Cavaco Silva, o PS e a televisão privada

É completamente falso que o PS não tenha participado ativamente no processo legislativo que consagrou a abertura da televisão à iniciativa privada.

Cavaco Silva gosta de reivindicar apenas para os governos que liderou os méritos da abertura da televisão à iniciativa privada. Já o fez em várias ocasiões, mas desta vez, num artigo há dias publicado no Observador, vai mais longe ao referir que a “gostaria de ter feito com o PS” e que essa reforma “foi uma das mais marcantes” das suas maiorias absolutas.

Dizia Goebbels, ministro nazi da Propaganda, que “uma mentira mil vezes repetida torna-se verdade”. Para evitar esse risco, relembremos a verdade dos factos:

  1. A abertura da televisão à iniciativa privada em Portugal decorreu da revisão constitucional de 1989. Na votação relativa à nova redação do artigo 38.º, n.º 7, que permitia a televisão privada, registou-se uma unanimidade dos deputados. No processo de revisão constitucional, PS, PSD e CDS tinham proposto a eliminação da norma que vedava a propriedade privada de televisão.
  2. A norma da Constituição de 1976, revogada em 1989, que estipulava que a televisão não podia ser “objecto de propriedade privadafora aprovada, em 29 de agosto de 1975, por todos os partidos, com apenas uma abstenção do deputado Marcelo Rebelo de Sousa, que antes defendera que a televisão deveria ser objeto de “propriedade de empresa pública autónoma.
  3. O debate no espaço público sobre o fim do monopólio do Estado na televisão começara anos antes da revisão de 1989. Depois de, em 1982, o PSD defender a atribuição de um canal televisivo à Igreja Católica, no programa do Governo do mesmo partido, em 1985, era referido que se pretendia atribuir “a concessão da exploração, total ou parcial, de um canal de televisão à iniciativa privada, acautelando, contudo, a preservação de valores essenciais, o que, prevalentemente” - acrescentava-se, apontava para que o beneficiário da concessão viesse “a ser a Igreja Católica”. O PS opor-se-ia a esta proposta, sublinhando a sua inconstitucionalidade, mas, em diversas ocasiões – declarações de Mário Soares no início de 1985, projeto de Lei de Bases dos Meios Áudio-Visuais apresentado pelos socialistas em 1986 e o Programa de Governo para as eleições de 1987, entre vários exemplos, os socialistas demonstrariam um evidente apoio à consagração da televisão privada.
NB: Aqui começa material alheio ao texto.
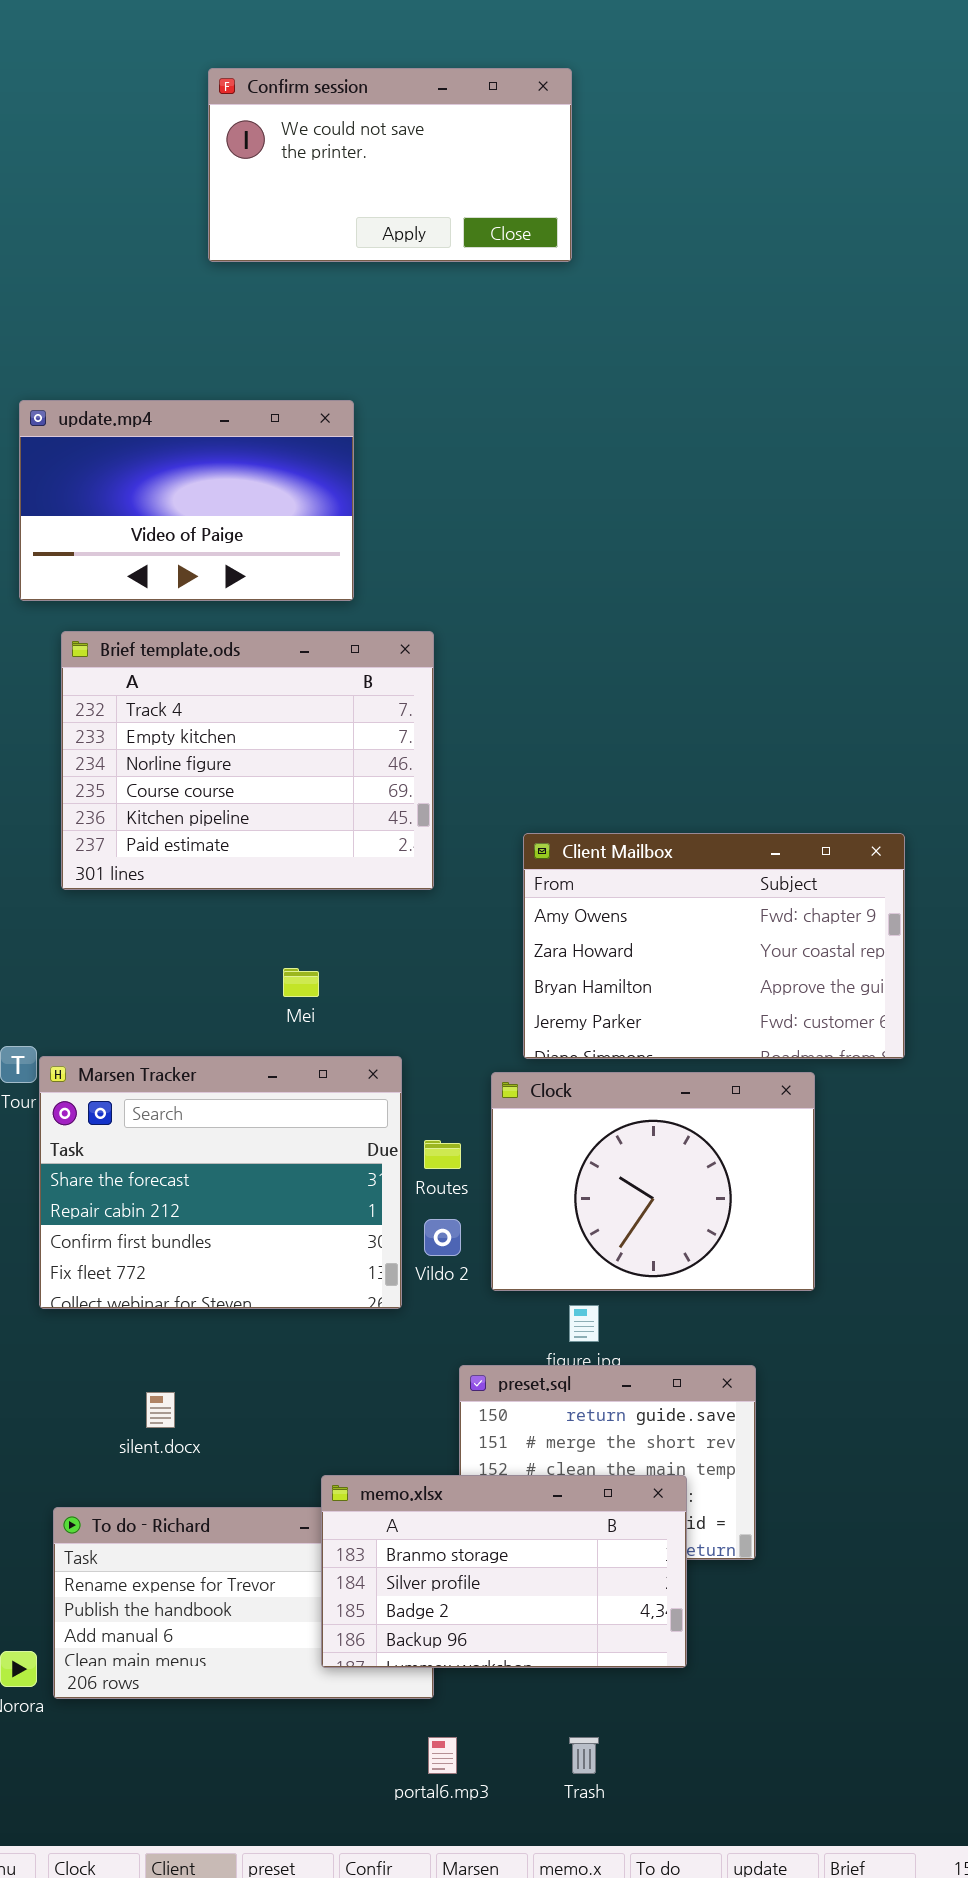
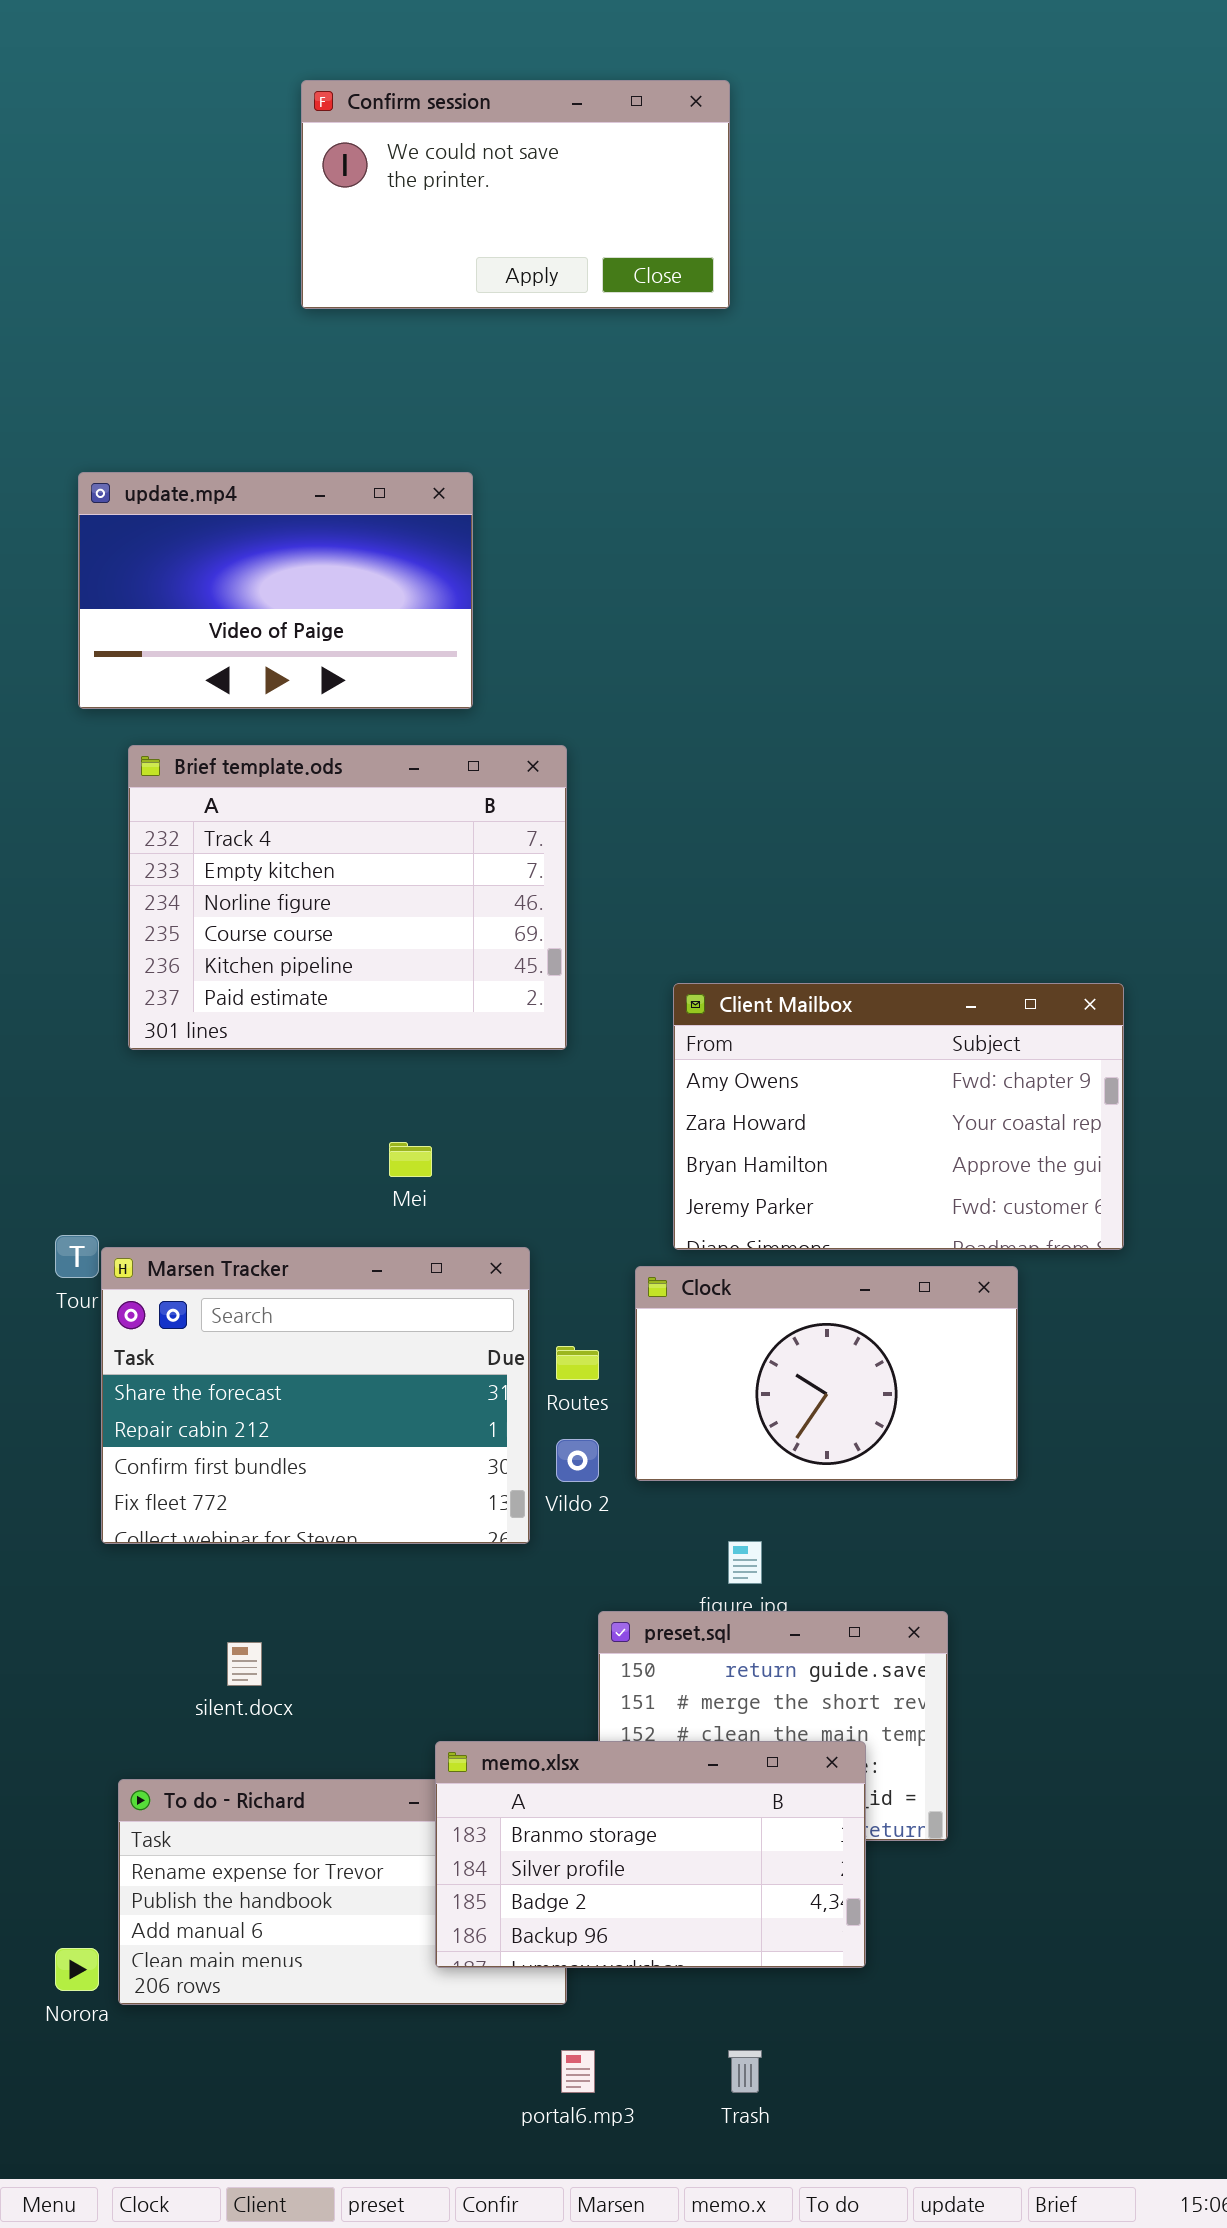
Clock: [491,1072,815,1291] -> [635,1266,1018,1481], resized

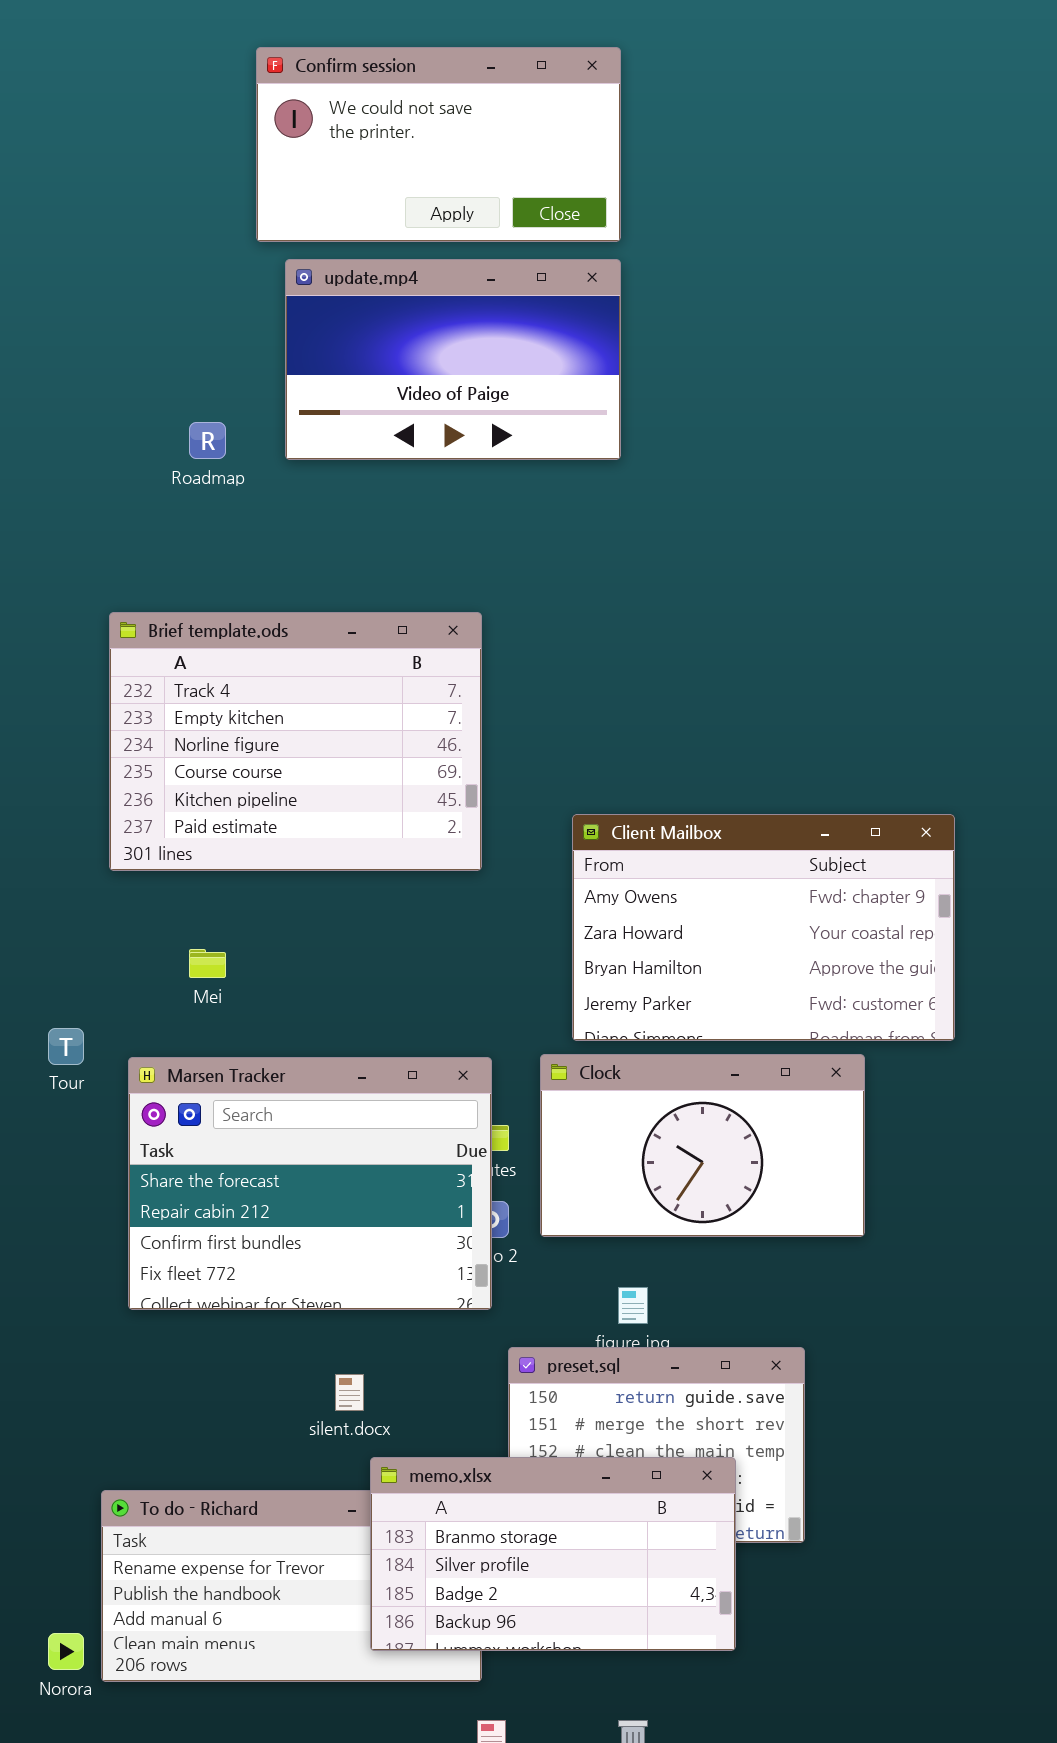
update.mp4: [78,472,473,709] -> [285,259,621,460], moved
Mei: [389,1142,432,1177] -> [189,949,226,978], moved
Marsen Tracker: [101,1247,530,1544] -> [128,1057,492,1310], moved
silent.docx: [227,1642,262,1686] -> [335,1374,364,1411], moved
O primeiro projeto de lei que previa a abertura da televisão à iniciativa privada, sem que se visasse, pelo menos explicitamente, como antes, a concessão de um canal à Igreja Católica, foi apresentado pelo CDS em março de 1984, mas seria reprovado por maioria e considerado como contrário à Constituição.
  4. Publicada a lei constitucional de 1989, que eliminava a norma que vedava a propriedade privada de televisão, o primeiro projeto de lei que visava a regulamentação da forma de abertura a operadores privados foi apresentado pelo PS, ainda em 1989. A nova Lei da Televisão (Lei n.º 58/90), consagrando essa mudança, seria aprovada em julho de 1990, com os votos favoráveis, entre outros, do PS e do PSD.
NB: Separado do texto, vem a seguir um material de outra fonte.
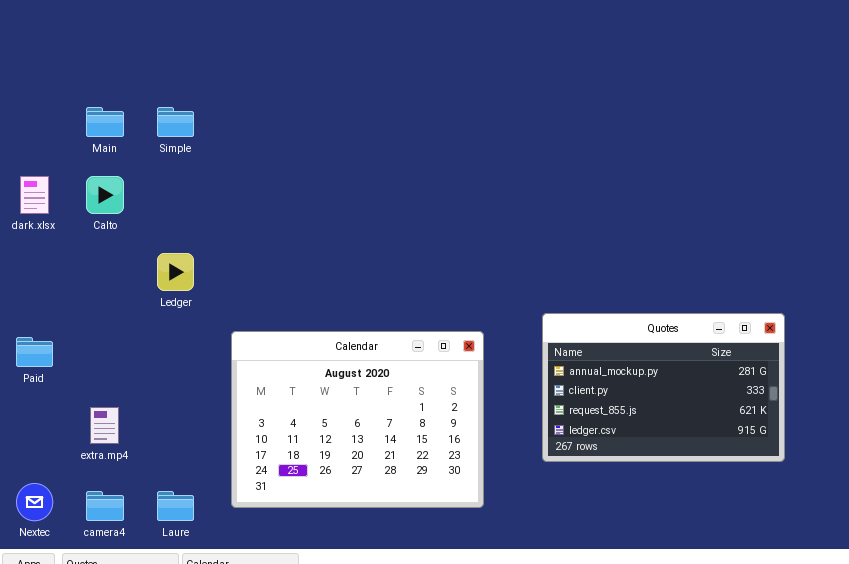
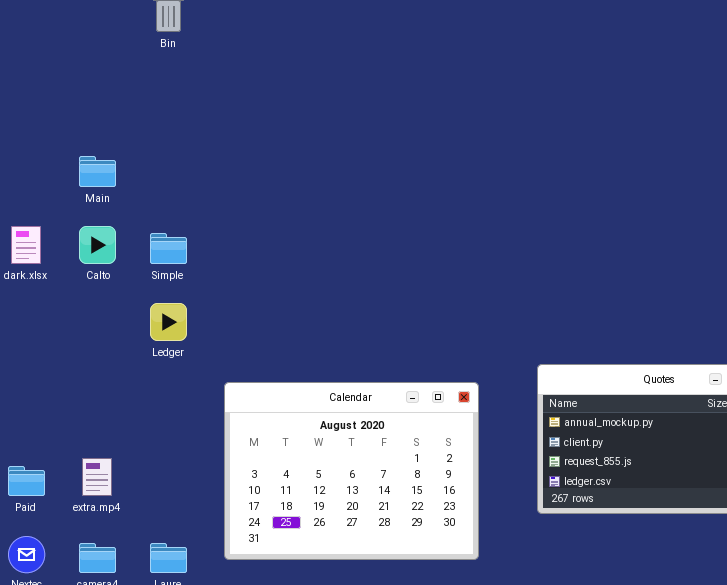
Simple: [157,107,194,137] -> [150,233,187,264], moved
Paid: [16,337,53,367] -> [8,466,45,496], moved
É, pois, completamente falso que o PS não tenha participado ativamente no processo legislativo que consagrou a abertura da televisão à iniciativa privada, apoiando e participando na imprescindível modificação do quadro constitucional e legislativo, quando ela foi desencadeada a partir de 1989. Aliás, no quadro europeu, a maior parte dos países permitiu a televisão privada, terminando com o monopólio do operador público, entre 1987 e 1994. Com a alteração do quadro legislativo, seguido do processo de licenciamento dos novos operadores acompanhado então pela Alta Autoridade para a Comunicação Social, o início das emissões privadas em 1992 situa o nosso país, nesse domínio, na média europeia.